Make the béchamel: pour about one-third of the milk into a saucepan and add the butter. Heat over medium-low heat, stirring, until the butter melts but without allowing the milk to reach a boil. Meanwhile, put the flour in a medium mixing bowl, add the remaining milk, and whisk into a slurry. Once the butter has been completely incorporated into the hot milk, ladle some of the warm mixture into the cold flour mixture to warm it. Pour the contents of the bowl back into the saucepan and whisk it in. Stir in the salt.

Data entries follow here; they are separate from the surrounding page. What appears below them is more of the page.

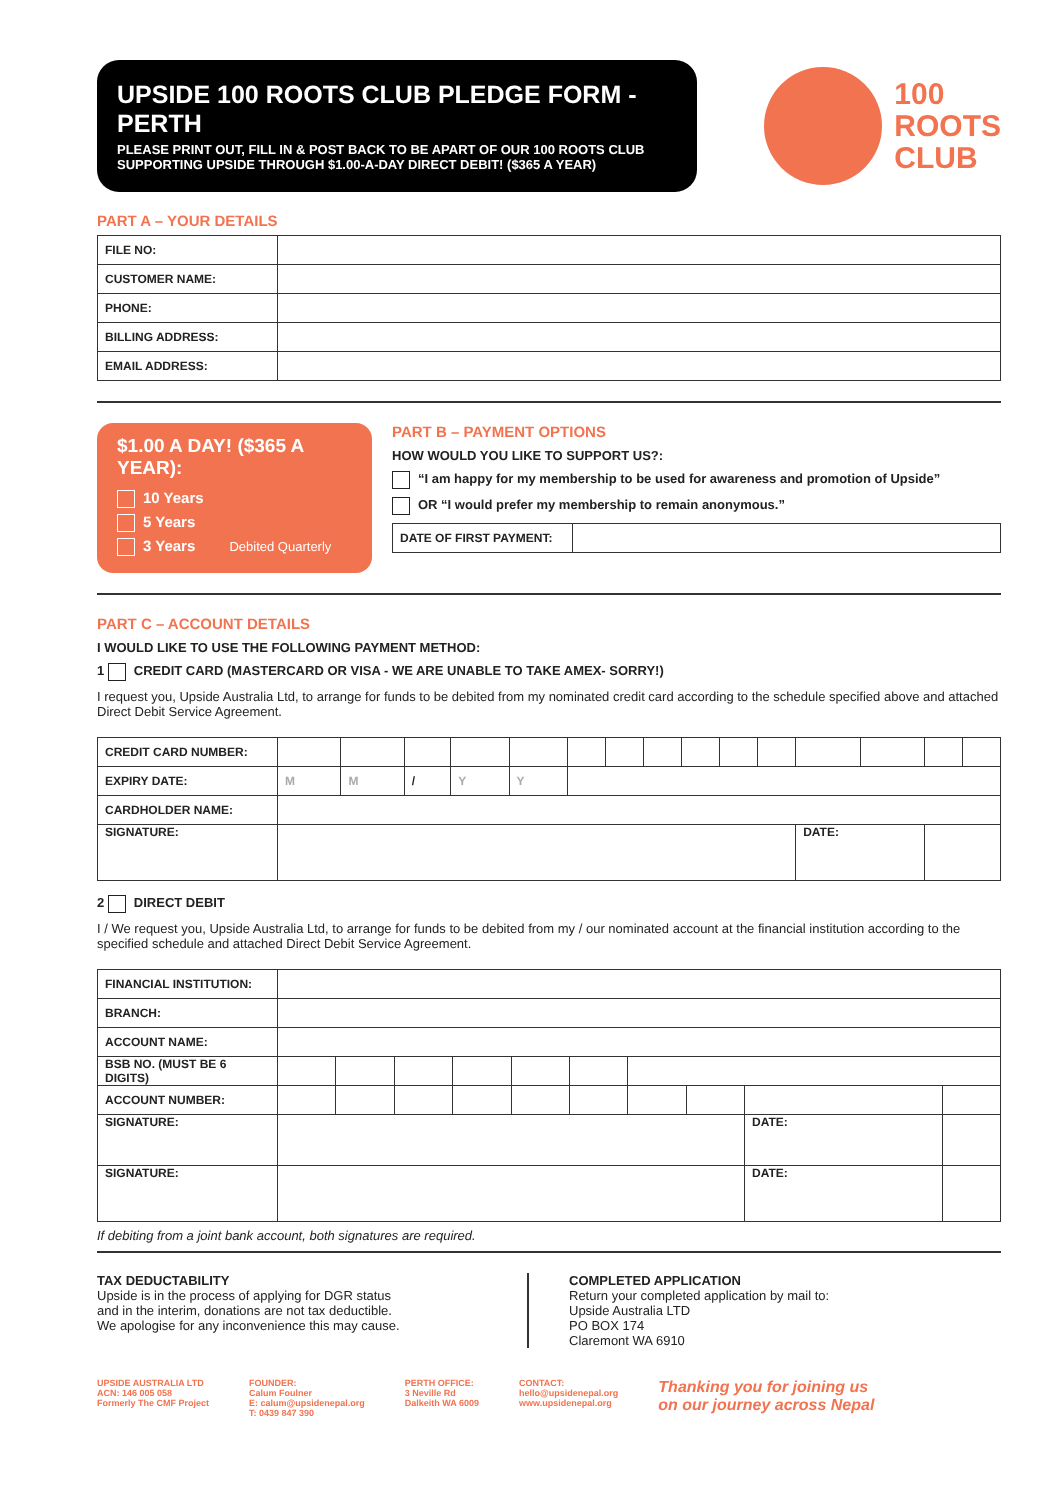UPSIDE 100 ROOTS CLUB PLEDGE FORM - PERTH
PLEASE PRINT OUT, FILL IN & POST BACK TO BE APART OF OUR 100 ROOTS CLUB
SUPPORTING UPSIDE THROUGH $1.00-A-DAY DIRECT DEBIT! ($365 A YEAR)
100
ROOTS
CLUB
PART A – YOUR DETAILS
| FILE NO: | |
| CUSTOMER NAME: | |
| PHONE: | |
| BILLING ADDRESS: | |
| EMAIL ADDRESS: | |
$1.00 A DAY! ($365 A YEAR):
10 Years
5 Years
3 Years Debited Quarterly
PART B – PAYMENT OPTIONS
HOW WOULD YOU LIKE TO SUPPORT US?:
“I am happy for my membership to be used for awareness and promotion of Upside”
OR “I would prefer my membership to remain anonymous.”
| DATE OF FIRST PAYMENT: | |
PART C – ACCOUNT DETAILS
I WOULD LIKE TO USE THE FOLLOWING PAYMENT METHOD:
1 CREDIT CARD (MASTERCARD OR VISA - WE ARE UNABLE TO TAKE AMEX- SORRY!)
I request you, Upside Australia Ltd, to arrange for funds to be debited from my nominated credit card according to the schedule specified above and attached Direct Debit Service Agreement.
| CREDIT CARD NUMBER: | | | | | | | | | | | | | | | |
| EXPIRY DATE: | M | M | / | Y | Y | | | | | | | | | | |
| CARDHOLDER NAME: | | | | | | | | | | | | | | | |
| SIGNATURE: | | | | | | | | | | | | DATE: | | | |
2 DIRECT DEBIT
I / We request you, Upside Australia Ltd, to arrange for funds to be debited from my / our nominated account at the financial institution according to the specified schedule and attached Direct Debit Service Agreement.
| FINANCIAL INSTITUTION: | | | | | | | | | | |
| BRANCH: | | | | | | | | | | |
| ACCOUNT NAME: | | | | | | | | | | |
| BSB NO. (MUST BE 6 DIGITS) | | | | | | | | | | |
| ACCOUNT NUMBER: | | | | | | | | | | |
| SIGNATURE: | | | | | | | | | DATE: | |
| SIGNATURE: | | | | | | | | | DATE: | |
If debiting from a joint bank account, both signatures are required.
TAX DEDUCTABILITY
Upside is in the process of applying for DGR status
and in the interim, donations are not tax deductible.
We apologise for any inconvenience this may cause.
COMPLETED APPLICATION
Return your completed application by mail to:
Upside Australia LTD
PO BOX 174
Claremont WA 6910
UPSIDE AUSTRALIA LTD
ACN: 146 005 058
Formerly The CMF Project
FOUNDER:
Calum Foulner
E: calum@upsidenepal.org
T: 0439 847 390
PERTH OFFICE:
3 Neville Rd
Dalkeith WA 6009
CONTACT:
hello@upsidenepal.org
www.upsidenepal.org
Thanking you for joining us
on our journey across Nepal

Over medium-low heat, whisk the mixture frequently—to prevent sticking—as it cooks and thickens. The béchamel sauce is done at about 180°F, when it has reached the consistency of a runny sauce or heavy cream. Grate in the nutmeg and allow the sauce to cool to room temperature. It will continue to thicken slightly as it cools. (Note: the béchamel keeps for up to 5 days in the refrigerator. Just make sure to bring it back to room temperature before using.)
Crumble the cauliflower with your fingers and spread it evenly in an 8-inch pie pan or baking dish. Set the pan on the pizza stone and roast the cauliflower for 12 minutes, until it is flecked with char and slightly translucent, then remove it and set aside. Switch to broil and continue to heat the stone for another 10 minutes.
With the dough on the peel, spoon the béchamel over the surface and spread it evenly, leaving about an inch of the rim untouched. Sprinkle the surface with the Parmigiano. Distribute the mozzarella, the cauliflower pieces, and then the olives, garlic, and chile flakes evenly over the pizza. Sprinkle the breadcrumbs over the top.
With quick, jerking motions, slide the pie onto the stone. Broil for 3 to 3 1/2 minutes under gas, until the top is bubbling and the crust is nicely charred but not burnt.
Using the peel, transfer the pizza to a tray or serving platter. Sprinkle parsley over the top. Slice and serve.